If the change were introduced, it is evident that more properties will be susceptible to a collective enfranchisement claim. With the number of potential enfranchisement claims likely to increase, and the possibility of premiums payable being reduced, the market may see a growing prevalence for “white knight” investors seeking to enable leaseholders to more easily make an enfranchisement claim by plugging any funding gap.
The likely timetable
Regrettably, in the absence of a crystal ball, we remain unclear as to when any of this might come to pass. With the government having to tackle a cost-of-living crisis, the effects of the war in Ukraine and the ongoing repercussions of Brexit and Covid, changes to how one makes an enfranchisement claim might seem low on the list of its priorities. Unsurprisingly, the subject did not feature among the prime minister’s recent five-point plan.

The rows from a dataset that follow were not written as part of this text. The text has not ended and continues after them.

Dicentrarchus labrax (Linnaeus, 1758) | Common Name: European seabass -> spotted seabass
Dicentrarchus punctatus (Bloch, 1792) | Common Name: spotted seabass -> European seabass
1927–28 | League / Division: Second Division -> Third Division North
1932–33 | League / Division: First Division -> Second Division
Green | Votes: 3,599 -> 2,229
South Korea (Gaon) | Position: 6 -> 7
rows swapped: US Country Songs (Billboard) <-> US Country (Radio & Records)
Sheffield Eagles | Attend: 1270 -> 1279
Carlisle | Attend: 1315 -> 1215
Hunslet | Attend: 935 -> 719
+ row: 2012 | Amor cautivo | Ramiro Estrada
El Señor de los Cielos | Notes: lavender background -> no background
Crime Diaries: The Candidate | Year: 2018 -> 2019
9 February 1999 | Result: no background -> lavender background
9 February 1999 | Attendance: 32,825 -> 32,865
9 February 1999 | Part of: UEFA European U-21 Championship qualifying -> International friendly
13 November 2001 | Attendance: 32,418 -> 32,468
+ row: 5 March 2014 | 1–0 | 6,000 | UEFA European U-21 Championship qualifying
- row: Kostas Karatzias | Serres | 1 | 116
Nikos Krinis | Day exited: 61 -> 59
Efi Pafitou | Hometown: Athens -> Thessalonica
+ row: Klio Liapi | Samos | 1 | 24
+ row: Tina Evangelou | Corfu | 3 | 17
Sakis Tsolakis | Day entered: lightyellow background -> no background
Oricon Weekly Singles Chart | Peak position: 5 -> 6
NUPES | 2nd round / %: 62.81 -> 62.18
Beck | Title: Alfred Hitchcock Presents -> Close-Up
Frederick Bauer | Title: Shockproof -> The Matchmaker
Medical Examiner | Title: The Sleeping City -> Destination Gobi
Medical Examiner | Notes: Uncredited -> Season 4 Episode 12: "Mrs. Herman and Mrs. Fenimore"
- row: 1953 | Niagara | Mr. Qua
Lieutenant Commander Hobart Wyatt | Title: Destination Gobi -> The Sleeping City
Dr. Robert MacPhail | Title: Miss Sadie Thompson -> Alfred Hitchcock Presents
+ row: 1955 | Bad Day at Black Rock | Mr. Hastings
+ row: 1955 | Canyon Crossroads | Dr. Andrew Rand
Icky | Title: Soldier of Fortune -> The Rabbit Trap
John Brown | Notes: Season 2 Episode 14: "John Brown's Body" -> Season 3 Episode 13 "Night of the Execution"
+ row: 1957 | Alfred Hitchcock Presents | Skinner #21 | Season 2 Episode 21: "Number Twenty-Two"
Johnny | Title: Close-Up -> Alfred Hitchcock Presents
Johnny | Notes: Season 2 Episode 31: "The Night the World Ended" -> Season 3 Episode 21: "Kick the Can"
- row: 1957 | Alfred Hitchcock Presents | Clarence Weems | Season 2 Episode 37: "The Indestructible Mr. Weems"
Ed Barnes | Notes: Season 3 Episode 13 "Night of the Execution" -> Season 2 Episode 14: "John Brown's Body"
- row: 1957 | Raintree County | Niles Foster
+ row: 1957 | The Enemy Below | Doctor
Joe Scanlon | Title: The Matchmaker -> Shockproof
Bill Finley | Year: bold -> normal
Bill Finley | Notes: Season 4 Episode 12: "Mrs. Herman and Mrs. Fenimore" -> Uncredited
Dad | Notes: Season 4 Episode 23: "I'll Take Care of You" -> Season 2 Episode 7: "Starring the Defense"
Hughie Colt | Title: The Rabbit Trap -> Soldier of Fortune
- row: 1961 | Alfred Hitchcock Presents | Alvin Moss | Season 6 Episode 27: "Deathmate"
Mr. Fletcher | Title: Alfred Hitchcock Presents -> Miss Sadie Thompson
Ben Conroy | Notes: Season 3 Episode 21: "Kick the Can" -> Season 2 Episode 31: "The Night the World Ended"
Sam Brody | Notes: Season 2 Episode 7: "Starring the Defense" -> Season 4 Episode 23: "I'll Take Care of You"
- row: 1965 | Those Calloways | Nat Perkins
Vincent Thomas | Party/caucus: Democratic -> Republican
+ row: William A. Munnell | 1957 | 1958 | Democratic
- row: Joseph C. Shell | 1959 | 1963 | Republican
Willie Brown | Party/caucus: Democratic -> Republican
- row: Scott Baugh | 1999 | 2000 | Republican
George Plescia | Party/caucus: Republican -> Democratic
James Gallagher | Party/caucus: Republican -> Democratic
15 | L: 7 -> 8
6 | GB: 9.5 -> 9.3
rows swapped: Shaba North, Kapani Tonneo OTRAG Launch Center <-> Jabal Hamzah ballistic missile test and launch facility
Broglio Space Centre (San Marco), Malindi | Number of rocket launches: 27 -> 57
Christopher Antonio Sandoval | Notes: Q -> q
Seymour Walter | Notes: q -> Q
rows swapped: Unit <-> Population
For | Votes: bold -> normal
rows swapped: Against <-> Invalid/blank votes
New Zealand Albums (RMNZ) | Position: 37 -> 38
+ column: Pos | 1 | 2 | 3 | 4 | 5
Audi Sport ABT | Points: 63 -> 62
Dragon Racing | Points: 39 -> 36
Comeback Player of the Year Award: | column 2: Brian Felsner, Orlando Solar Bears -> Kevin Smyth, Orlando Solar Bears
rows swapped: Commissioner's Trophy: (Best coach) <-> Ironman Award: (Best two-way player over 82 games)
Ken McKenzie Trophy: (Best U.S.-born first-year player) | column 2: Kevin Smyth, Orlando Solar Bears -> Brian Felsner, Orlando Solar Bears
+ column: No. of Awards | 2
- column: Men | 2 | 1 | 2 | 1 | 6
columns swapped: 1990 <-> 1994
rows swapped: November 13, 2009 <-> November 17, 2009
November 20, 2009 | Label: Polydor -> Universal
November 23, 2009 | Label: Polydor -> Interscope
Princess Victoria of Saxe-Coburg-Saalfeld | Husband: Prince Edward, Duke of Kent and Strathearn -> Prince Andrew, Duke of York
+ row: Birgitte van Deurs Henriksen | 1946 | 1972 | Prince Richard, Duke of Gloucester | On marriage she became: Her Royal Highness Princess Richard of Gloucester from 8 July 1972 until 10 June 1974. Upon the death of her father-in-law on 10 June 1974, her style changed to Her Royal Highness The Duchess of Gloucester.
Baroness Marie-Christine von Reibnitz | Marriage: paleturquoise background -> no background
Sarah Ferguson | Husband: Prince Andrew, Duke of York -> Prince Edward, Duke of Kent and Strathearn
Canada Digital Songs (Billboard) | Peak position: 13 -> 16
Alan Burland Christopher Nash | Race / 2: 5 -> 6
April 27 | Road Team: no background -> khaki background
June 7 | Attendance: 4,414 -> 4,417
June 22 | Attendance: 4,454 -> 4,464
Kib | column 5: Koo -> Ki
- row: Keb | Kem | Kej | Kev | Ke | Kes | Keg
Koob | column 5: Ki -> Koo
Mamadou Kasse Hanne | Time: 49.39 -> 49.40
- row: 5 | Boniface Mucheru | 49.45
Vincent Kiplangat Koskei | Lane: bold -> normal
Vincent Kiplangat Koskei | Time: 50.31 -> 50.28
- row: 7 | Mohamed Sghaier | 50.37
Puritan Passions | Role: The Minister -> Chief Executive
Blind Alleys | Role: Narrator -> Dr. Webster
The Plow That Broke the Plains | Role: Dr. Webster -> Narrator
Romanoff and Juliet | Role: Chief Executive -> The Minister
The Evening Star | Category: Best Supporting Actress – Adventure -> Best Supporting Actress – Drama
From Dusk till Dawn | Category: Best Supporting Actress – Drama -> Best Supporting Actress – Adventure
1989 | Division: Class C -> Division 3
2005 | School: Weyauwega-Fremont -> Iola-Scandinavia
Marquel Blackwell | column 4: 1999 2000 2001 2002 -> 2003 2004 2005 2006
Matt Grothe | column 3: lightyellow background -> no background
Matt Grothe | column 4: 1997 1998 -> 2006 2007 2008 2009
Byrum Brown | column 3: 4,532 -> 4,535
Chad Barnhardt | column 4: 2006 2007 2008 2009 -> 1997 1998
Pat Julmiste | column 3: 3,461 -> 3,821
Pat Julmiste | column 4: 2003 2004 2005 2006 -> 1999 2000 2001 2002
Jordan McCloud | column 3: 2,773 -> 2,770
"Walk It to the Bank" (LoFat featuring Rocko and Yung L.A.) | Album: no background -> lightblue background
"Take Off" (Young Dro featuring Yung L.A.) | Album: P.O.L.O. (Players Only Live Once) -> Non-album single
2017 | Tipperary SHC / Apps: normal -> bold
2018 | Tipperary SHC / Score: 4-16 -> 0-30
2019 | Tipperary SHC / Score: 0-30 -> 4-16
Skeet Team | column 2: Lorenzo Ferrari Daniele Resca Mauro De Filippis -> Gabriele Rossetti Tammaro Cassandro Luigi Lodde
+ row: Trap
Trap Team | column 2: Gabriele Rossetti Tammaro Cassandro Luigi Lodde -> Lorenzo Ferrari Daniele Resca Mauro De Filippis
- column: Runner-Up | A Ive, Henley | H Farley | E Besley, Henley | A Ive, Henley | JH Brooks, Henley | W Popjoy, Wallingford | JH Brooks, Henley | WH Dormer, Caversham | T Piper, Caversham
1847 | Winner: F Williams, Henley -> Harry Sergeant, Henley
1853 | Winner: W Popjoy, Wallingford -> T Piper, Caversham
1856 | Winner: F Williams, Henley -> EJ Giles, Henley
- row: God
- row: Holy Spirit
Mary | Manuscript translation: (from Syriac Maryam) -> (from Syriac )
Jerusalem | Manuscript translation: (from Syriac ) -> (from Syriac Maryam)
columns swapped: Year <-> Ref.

Set against this background, and with long delays being perhaps the greatest feature of this legislative programme, one might be tempted to confine the matter to the long grass. However, that appears short-sighted. While fundamental national concerns have necessarily slowed down progress, it is clear that the desire for reform remains.
A briefing issued through the House of Commons library on 22 December 2022 quite clearly restates the government’s aims to legislate in this field and refers to a Bill being included in the 2023/24 parliamentary session. This has been reinforced in an interview in January 2023 with the secretary of state for levelling up, housing and communities in which he pledged to bring forward laws to scrap most “feudal” leaseholds in England “later this calendar year”, albeit that he acknowledged “it is not easy in legal terms, when you’ve got a tangle of property laws going back hundreds of years”. It is clear from this that change is certainly on the horizon.